Source:
---

Let me share a small background story when NASA’s space mission Challenger exploded. This is explained in technical-friendly way in book Range, in order to connect that accident to the natural tendency of human being. Especially on how people are fundamentally afraid dropping their familiar tools.
This story was cited from a book Range: How Generalists Triumph in a Specialized World by David Epstein. A lot of practical and philosophical insights have been obtained when I read this “antithesis of 10 000-hour rule of Malcolm Gladwell’s Outliers” book. You can easily guess the content by its title. The author explains through real stories how becoming generalist will enable people see their blindspots. Here I present one interesting story, the Challenger disaster:
In a Harvard Business School’s case study class, a racing problem (namely Carter Racing) is given. They were split up into small groups where a decision of “race” or “don’t race” should have been given eventually. Some data were given by their professor, such as temperature of a engine which cause the failures. The temperature forecasts of the racing day was also provided, which would have reached 40-degree at the coldest day.
Naturally, a group would had been divided into two contrary opinions. One who against the race said that the projected temperature (40-degree) was an unknown territory and temperature has no apparent relation with the engine failure regarding to what is presented by the graph above (Figure 1). So, they didn’t want to take a risk. The pros argued that based on financial consideration, only at least 26-percent of successful chance (means no engine failure here) is needed to obtain the desired profit. Moreover, they also thought that the “cons group” was biased while reading the graph. The “pros group” said the break of 3 components at 53-degree only yielded on single engine failure. So, if the median taken, which is 65-degree, 4 engines failed below the median and 3 engines failed above the median. The conclusion the probability of failure at 40-degree is still lower than the “profitable limit” of 26-percent (3 out of 7 races). Eventually, the “race” decision was taken by this group.
Next day, the decision data of each group in the class was presented in front of everyone. Unsurprisingly, the majority chose to “race” with similar rationale as explained previously. Afterward, the professor said a question: “How many times did I say yesterday if you want additional information let me know?” The question that seems simple but lied important subtle message there. At this point, the students wer shown that they failed to ask for more relevant data. The professor then gave this shocking graph in front of everyone (Figure 2 below).

---

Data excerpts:

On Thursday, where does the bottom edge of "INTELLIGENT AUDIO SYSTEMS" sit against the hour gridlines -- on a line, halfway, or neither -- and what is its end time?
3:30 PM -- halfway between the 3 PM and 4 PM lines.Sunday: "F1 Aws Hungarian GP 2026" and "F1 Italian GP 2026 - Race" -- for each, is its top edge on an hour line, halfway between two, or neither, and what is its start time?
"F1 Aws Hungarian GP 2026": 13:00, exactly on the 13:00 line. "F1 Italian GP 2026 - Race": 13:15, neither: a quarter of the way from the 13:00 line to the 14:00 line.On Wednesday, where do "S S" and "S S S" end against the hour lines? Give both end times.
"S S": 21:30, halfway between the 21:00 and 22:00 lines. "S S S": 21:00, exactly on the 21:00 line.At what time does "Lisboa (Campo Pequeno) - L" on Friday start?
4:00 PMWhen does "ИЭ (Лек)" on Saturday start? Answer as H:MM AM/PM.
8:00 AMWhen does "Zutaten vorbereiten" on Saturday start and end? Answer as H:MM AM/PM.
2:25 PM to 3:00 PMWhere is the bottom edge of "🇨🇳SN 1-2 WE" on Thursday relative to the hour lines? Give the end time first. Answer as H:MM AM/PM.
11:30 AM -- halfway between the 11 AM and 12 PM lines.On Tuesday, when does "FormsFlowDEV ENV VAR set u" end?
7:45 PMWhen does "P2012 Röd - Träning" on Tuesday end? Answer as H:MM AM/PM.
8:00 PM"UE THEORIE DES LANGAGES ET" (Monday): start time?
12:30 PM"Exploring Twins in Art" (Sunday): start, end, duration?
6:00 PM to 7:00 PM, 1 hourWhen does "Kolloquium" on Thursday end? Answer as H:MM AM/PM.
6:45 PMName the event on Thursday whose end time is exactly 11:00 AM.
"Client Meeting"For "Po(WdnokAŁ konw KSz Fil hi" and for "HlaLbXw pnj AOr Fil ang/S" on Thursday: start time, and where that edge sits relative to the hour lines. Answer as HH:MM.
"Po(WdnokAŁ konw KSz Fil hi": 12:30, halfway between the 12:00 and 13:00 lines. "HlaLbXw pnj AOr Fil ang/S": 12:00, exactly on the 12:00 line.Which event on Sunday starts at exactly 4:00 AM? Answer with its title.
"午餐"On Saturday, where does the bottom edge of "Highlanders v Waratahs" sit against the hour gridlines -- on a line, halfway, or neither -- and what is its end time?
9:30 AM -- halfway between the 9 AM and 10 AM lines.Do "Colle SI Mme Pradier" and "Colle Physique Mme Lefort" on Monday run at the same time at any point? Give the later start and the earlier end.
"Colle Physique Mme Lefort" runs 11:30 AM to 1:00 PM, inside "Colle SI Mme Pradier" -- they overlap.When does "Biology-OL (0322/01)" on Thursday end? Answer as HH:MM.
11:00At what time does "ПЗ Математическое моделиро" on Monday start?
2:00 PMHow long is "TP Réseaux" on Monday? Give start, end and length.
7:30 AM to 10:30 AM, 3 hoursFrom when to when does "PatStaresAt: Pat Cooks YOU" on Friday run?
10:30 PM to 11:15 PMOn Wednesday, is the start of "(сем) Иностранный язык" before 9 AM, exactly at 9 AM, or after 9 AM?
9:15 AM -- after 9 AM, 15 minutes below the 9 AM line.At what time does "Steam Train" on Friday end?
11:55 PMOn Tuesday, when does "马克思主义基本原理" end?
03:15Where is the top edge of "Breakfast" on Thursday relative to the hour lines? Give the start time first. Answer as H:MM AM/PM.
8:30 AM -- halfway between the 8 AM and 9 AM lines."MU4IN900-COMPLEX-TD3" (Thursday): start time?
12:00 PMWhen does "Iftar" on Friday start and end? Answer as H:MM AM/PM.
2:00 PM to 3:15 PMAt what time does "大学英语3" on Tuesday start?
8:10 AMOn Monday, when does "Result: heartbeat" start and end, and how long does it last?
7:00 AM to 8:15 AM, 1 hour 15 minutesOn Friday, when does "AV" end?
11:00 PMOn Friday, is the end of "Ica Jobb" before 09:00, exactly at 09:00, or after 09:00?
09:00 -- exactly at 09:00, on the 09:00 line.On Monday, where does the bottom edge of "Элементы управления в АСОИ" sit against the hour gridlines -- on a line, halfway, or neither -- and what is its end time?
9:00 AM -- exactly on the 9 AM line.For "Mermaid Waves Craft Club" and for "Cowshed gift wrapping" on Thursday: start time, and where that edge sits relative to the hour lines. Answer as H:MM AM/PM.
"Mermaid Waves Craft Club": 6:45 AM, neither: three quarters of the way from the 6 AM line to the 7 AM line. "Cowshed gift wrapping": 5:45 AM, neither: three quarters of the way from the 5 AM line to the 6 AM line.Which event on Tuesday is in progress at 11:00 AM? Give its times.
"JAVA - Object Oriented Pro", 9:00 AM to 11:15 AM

---

Objectives:
- A) In the Challenger story, what minimum chance of success did the group in favor of racing say was needed to make the desired profit?
- B) Carry on the Challenger story from its last sentence.
You can leave the listing aside.

Task responses:
- A) At least 26 percent.

- B)
Can you guess what this graph implies? When the data of not failed engines are added, you can notice that all successful engines happened at operating temperature above 65-degree. Not even one engine survived at the temperature lower than 65-degree in all 24 races. The professor then concluded with saying that the probability of engine failure at 40-degree is 99,4-percent. Eventually, he sarcastically closed the forum, “Do we have any remaining fans of racing?”
The other plot twist was those graphs were taken from real data of NASA’s wrong decision to launch space shuttle Challenger. But instead of “head gasket”, the Challenger‘s failure came from “O-rings: the rubber strips that sealed joints along the outer wall of the missile-like rocket boosters that propelled the shuttle. Cool temperatures caused O-ring rubber to harden, making them less effective seals” (cited from the book). The engineers of NASA had experienced the same-toned discussion as the Harvard students and fell down into the same misjudgement. The executives gave green-light to launch Challenger because they believe too much to the quantitative data. They failed to detect any others relevant tools to help them making a right decision.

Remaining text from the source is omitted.